Earlier this evening, while I'd been attempting to nap, Gretchen had gone on a walk into the less touristy parts of Puerto Ayora. There she'd stopped at a streetside food stand and bought a freshly-roasted plantain containing a tiny amount of cheese. An incredulous onlooker had asked her "Le gusta?" Evidently he'd never in his life seen a white woman deliberately eat a roasted plantain.
So after our dismal dinner Gretchen and I took another walk through that same neighborhood. Cats and dogs lay sprawled on kirchen floors whose doors to the outside were wide open. Children played the way children always do.
There are two unusual things about the urban landscape of Puerto Ayora. First of all: none of the buildings look finished. At the top of all of them are long whips of rebar, as if the orignal plans for the building had called for several more stories, but the money had run out and the builders had to slap a roof on what had been completed.
The other strange thing about Puerto Ayora is the nature of the yards. None of them contain grass or any sort of ground-covering vegetation. Instead, the soil (such as it is) is completely covered with fist-sized cobblestones, usually in a steep pile. Often there is plenty of construction debris mixed in with these cobbles. This debris usually consists of broken concrete blocks, though it can also be things like bails of rebar or PVC pipe. To the American sensibilty, the appearance of such yards comes as something of a shock, but Puerto Ayora is a semi-arid place in the third world, and there's no water for irrigation.

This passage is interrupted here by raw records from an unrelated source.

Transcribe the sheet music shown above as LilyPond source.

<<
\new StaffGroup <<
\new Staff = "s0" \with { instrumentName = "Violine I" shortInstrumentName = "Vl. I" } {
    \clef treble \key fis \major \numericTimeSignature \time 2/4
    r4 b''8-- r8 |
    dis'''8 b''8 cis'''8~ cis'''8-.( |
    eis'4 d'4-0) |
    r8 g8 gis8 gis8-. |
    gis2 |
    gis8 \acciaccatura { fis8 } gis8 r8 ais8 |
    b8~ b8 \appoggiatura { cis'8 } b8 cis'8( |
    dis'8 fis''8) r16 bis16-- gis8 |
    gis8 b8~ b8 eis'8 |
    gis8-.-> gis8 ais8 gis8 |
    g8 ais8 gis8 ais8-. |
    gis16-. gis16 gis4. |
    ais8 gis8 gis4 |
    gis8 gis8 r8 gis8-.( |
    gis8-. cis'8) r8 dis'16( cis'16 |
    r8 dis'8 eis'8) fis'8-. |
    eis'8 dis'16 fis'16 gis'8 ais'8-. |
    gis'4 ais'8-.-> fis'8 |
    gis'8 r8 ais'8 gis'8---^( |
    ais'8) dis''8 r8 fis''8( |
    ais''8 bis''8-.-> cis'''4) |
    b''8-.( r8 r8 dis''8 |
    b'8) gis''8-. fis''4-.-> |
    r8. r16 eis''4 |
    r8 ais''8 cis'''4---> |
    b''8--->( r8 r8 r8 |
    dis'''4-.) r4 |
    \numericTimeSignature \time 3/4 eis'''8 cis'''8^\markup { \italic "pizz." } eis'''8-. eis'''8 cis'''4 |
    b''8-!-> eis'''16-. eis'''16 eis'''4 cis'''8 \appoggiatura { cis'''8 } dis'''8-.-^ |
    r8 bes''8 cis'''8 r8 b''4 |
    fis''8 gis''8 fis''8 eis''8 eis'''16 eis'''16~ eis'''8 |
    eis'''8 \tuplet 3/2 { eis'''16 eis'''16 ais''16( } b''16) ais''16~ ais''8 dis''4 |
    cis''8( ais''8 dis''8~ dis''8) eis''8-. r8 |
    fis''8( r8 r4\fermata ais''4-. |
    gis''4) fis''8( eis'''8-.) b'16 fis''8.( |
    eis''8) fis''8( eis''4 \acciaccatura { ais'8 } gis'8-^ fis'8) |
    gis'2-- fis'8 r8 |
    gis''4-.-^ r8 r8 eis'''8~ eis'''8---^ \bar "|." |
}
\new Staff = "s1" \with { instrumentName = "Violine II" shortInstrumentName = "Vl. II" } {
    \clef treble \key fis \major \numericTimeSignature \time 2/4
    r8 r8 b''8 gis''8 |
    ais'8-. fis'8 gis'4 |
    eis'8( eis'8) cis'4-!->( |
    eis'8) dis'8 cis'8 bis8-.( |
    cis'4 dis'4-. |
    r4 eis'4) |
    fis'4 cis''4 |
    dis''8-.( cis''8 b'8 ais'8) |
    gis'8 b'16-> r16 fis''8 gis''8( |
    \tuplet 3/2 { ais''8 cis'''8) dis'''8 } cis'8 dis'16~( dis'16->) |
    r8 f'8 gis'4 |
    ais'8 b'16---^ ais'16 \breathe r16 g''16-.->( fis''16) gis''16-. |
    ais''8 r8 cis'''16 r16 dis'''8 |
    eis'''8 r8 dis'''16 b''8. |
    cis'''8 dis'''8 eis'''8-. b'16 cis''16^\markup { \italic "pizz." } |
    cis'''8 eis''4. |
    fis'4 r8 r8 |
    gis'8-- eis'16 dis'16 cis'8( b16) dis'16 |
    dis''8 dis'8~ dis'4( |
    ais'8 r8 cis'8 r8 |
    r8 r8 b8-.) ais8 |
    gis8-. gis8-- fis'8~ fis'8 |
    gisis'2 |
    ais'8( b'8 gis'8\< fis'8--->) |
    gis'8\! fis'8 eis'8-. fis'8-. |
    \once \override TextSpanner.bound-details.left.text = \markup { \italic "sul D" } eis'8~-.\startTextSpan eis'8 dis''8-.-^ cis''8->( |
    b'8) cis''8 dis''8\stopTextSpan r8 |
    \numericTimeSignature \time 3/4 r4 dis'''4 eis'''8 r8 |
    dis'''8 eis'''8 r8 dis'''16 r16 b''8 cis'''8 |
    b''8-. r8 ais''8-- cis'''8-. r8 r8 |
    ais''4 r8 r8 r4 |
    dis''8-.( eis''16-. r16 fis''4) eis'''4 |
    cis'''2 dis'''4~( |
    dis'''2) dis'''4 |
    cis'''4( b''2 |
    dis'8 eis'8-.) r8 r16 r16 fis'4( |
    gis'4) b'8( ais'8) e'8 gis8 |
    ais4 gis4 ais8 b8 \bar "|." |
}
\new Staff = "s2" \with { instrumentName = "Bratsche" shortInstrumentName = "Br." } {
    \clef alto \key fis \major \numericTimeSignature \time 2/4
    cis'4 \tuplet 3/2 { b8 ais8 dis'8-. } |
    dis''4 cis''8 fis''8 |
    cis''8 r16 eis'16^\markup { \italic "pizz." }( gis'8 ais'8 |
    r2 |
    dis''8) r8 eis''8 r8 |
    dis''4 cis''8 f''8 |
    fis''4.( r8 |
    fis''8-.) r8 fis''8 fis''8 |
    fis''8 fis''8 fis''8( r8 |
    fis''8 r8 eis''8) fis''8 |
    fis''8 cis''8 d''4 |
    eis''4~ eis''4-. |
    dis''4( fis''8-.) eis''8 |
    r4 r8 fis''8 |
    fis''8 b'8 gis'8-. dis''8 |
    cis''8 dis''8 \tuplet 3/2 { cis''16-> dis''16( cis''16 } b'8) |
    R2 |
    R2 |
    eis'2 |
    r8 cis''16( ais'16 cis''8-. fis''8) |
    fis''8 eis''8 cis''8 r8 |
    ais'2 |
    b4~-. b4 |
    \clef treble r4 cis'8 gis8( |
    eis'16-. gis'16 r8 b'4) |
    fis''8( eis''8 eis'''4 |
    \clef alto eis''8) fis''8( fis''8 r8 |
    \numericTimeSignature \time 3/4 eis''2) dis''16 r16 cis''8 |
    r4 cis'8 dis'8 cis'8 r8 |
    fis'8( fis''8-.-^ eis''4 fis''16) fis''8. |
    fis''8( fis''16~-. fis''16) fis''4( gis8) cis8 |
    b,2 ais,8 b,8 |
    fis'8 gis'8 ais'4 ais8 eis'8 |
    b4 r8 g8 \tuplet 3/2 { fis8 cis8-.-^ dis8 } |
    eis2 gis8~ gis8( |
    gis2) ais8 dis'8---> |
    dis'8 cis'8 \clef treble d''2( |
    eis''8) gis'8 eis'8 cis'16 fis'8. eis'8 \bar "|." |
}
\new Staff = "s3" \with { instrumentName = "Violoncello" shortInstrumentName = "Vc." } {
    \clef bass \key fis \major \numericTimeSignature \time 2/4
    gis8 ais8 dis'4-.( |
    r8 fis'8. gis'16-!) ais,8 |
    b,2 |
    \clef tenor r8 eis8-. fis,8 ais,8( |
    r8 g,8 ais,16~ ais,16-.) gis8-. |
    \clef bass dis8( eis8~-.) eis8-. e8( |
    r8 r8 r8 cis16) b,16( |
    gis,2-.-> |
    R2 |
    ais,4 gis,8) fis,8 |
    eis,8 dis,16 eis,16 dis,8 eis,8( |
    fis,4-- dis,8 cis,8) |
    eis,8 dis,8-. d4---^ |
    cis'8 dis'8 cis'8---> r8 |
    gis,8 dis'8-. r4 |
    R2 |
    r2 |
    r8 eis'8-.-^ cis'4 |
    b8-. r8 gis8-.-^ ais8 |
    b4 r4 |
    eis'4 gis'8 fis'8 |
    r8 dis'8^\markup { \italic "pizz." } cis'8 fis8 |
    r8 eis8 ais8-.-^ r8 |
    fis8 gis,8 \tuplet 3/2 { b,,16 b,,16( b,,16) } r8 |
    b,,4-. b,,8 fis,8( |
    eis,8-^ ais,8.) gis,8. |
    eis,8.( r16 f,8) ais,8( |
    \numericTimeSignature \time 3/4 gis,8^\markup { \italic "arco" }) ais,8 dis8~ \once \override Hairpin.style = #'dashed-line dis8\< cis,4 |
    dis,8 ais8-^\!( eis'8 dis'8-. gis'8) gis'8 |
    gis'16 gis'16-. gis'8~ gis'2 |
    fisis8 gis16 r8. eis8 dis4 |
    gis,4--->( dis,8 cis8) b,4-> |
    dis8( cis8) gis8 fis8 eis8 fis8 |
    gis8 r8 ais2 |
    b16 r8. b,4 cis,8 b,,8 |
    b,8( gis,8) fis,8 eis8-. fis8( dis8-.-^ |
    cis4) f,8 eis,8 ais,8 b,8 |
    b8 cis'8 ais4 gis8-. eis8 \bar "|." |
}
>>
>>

Where exactly Puerto Ayora fits on the first-world/third-world continuum is a little tricky to ascertain. In the touristy parts of town, for example, nearly every block has an internet café. That's not just first world, that's high tech first world. But then there are the many little details that are decidedly third world, things as trivial as the unrelieved fragrance of electrical fire on the street in front of our hotel. And while store merchandis might cost more in Puerto Ayora because everything has to be shipped in, probably many of Puerto Ayora's residents have figured out how to live a nearly cash-free existence. Judging from "urban" land use patterns, taxes are low and development pressures are weak. And if a guy can get an occasional ham hock from his brother-in-law in exchange for storing a pile of PVC pipes in the front yard, sure, hell, he'll do it.

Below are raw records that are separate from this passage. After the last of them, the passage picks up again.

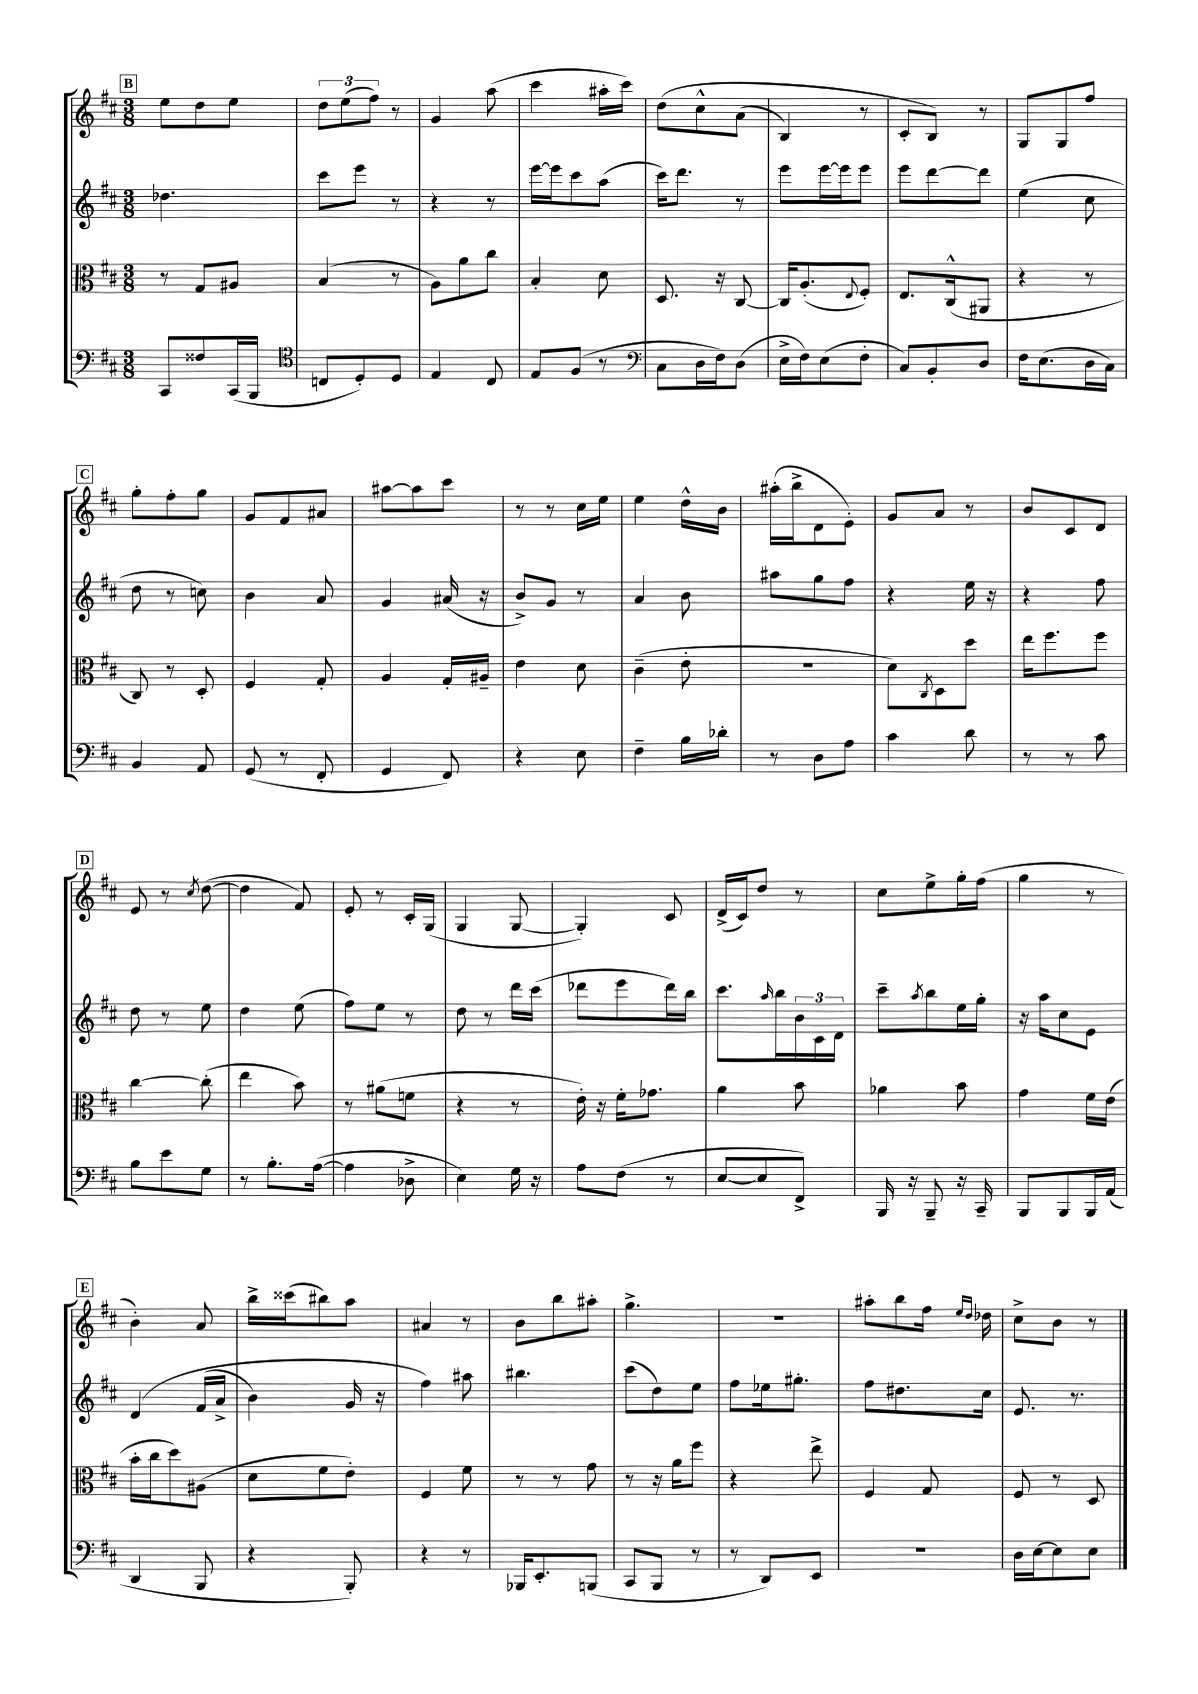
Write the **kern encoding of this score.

**kern	**kern	**kern	**kern
*staff4	*staff3	*staff2	*staff1
*clefF4	*clefC3	*clefG2	*clefG2
*k[f#c#]	*k[f#c#]	*k[f#c#]	*k[f#c#]
*M3/8	*M3/8	*M3/8	*M3/8
8CC#	8r	4.dd-	8ee
8F##	8G	.	8dd
(16CC#	8A#	.	8ee
16BBB	.	.	.
=	=	=	=
*clefC4	*	*	*
8C	(4B	8ccc#	12dd
.	.	.	(12ee
8D')	.	8eee	.
.	.	.	12ff#)
8D	8r	8r	8r
=	=	=	=
4E	8A)	4r	4g
.	8a	.	.
8C#	8cc#	8r	(8aa
=	=	=	=
8E	4B'	[16eee	4ccc#
.	.	16eee]	.
(8F#	.	8ccc#	.
8r	8d	(8aa	16aa#'
.	.	.	16ccc#)
=	=	=	=
*clefF4	*	*	*
8C#	8.D	16ccc#)	&(8dd
.	.	8.ddd	.
16D	.	.	8cc#^^
16F#)	16r	.	.
(8D	[8C#	8r	(8a
=	=	=	=
16E^	16C#]	8eee	4B)
16F#)	(8.A'	.	.
(8E	.	[16eee	.
.	.	16eee]	.
.	8qqE	.	.
8F#'	8F#')	8eee	8r
=	=	=	=
8C#)	8.E	8eee	8c#'
8BB'	.	[8ddd	8B&)
.	(16C#^^	.	.
8D	8AA#	8ddd]	8r
=	=	=	=
16F#	4r	(4ee	8G
(8.E	.	.	.
.	.	.	8G
16D	8r	8cc#	8ff#
16C#)	.	.	.
=	=	=	=
4BB	8C#)	8dd	8gg'
.	8r	8r	8ff#'
8AA	8D'	8cc)	8gg
=	=	=	=
(8GG	4F#	4b	8g
8r	.	.	8f#
8FF#'	8G'	8a	8a#
=	=	=	=
4GG	4A	4g	[8aa#
.	.	.	8aa#]
8FF#)	16G'	(16a#	8ccc#
.	16A#~	16r	.
=	=	=	=
4r	4e	8b^)	8r
.	.	8g	8r
8E	8d	8r	16cc#
.	.	.	16ee
=	=	=	=
4F#~	(4c#~	4a	4ee
16B	8e'	8b	16dd^^
16d-'	.	.	16b
=	=	=	=
8r	4.r	8aa#	(16aa#'
.	.	.	16bb^
8D	.	8gg	8d
8A	.	8ff#	8e')
=	=	=	=
4c#	8d)	4r	8g
.	8qC#	.	.
.	8D	.	8a
8d	8dd	16ee	8r
.	.	16r	.
=	=	=	=
8r	16ee	4r	8b
.	8.ff#	.	.
8r	.	.	8c#
8c#	8ff#	8ff#	8d
=	=	=	=
8B	[4cc#	8dd	8e
8e	.	8r	8r
.	.	.	8qcc#
8G	(8cc#']	8ee	([8dd
=	=	=	=
8r	4ee	4dd	4dd]
8.B'	.	.	.
.	8b)	(8ee	8f#)
([16A	.	.	.
=	=	=	=
4A]	8r	8ff#)	8e'
.	(8a#	8ee	8r
8D-^	8f	8r	16c#'
.	.	.	(16G
=	=	=	=
4E)	4r	8dd	4G
.	.	8r	.
16G	8r	16ddd	[8G
16r	.	(16ccc#	.
=	=	=	=
8A	16e')	8ddd-	4G'])
.	16r	.	.
(8F#	16f#'	8eee	.
.	8.g-	.	.
8r	.	16ddd-)	8c#
.	.	16bb	.
=	=	=	=
[8E	4a	8.ccc#	(16d^
.	.	.	16c#)
8E]	.	.	8dd
.	.	16qqaa	.
.	.	16bb	.
8FF#^)	8b	24b	8r
.	.	24c#	.
.	.	24d	.
=	=	=	=
16BBB	4a-	8ccc#~	8cc#
16r	.	.	.
.	.	8qaa	.
8BBB~	.	8bb	8ee^
16r	8b	16ee	16gg'
16CC#~	.	16gg'	(16ff#
=	=	=	=
8BBB	4g	16r	4gg
.	.	16aa	.
8BBB	.	8cc#	.
16BBB	16f#	8e	8r
(16AA	(16e	.	.
=	=	=	=
4DD	16b'	&(4d	4b')
.	16cc#	.	.
.	8dd)	.	.
8BBB	(8A#	(16f#	8a
.	.	16a^	.
=	=	=	=
4r	8d	4b)	16bb^
.	.	.	(16ccc##
.	8f#	.	8bb#)
8BBB')	8e')	16g	8aa
.	.	16r	.
=	=	=	=
4r	4F#	4ff#&)	4a#
8r	8f#	8aa#	8r
=	=	=	=
16BBB-	8r	4.bb#	8b
8.EE'	.	.	.
.	8r	.	8bb
(8BBB	8g	.	8aa#'
=	=	=	=
8CC#	8r	(8ccc#	4.gg^
8BBB	16r	8dd)	.
.	16a	.	.
8r	8ff#	8ee	.
=	=	=	=
8r	4r	8ff#	4.r
8DD)	.	16ee-	.
.	.	8.gg#'	.
8EE	8ee^	.	.
=	=	=	=
4.r	4F#	8ff#	8aa#'
.	.	8.dd#	8bb
.	8G	.	16ff#
.	.	.	16qqee
.	.	.	16qqdd
.	.	16cc#	16dd-
=	=	=	=
16D	8F#	8.e	8cc#^
[16E	.	.	.
8E]	8r	.	8b
.	.	8.r	.
8E	8D	.	8r
==	==	==	==
*-	*-	*-	*-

The Golondrina whiteboard this morning.
Prickly pear tree cactus on one of the Plaza Islands.
My bleeding toe on one of the Plaza Islands.
The Australians (with an American from another boat) being photographed by one of the Swedes and another American on one of the Plaza Islands.
A mummified land iguana on one of the Plaza Islands.
A warbler flycatcher on one of the Plaza Islands.
The streets of Puerto Ayora. You can see the rebar whips atop the buildings.
Me drinking a beer at a café in Puerto Ayora. There are only two major brands of beer in Ecuador: Club and Pilsener.
A giant tortoise at Darwin Station. It's difficult to see tortoises in the wild in the Galapagos because they have become so rare.
Many of the endangered varieties have been placed in breeding programs at Darwin Station, and some of these programs have been working well. Unfortunately, though, the concentrated diversity at Darwin Station it itself a vulnerability. Some years ago a group of irate fisherman, incensed about new fishing limits, took over Darwin Station and threatened to kill the tortoises.
A tortoise's head at Darwin Station.
A sign at Darwin Station.
An interesting wall in non-touristy Puerto Ayora.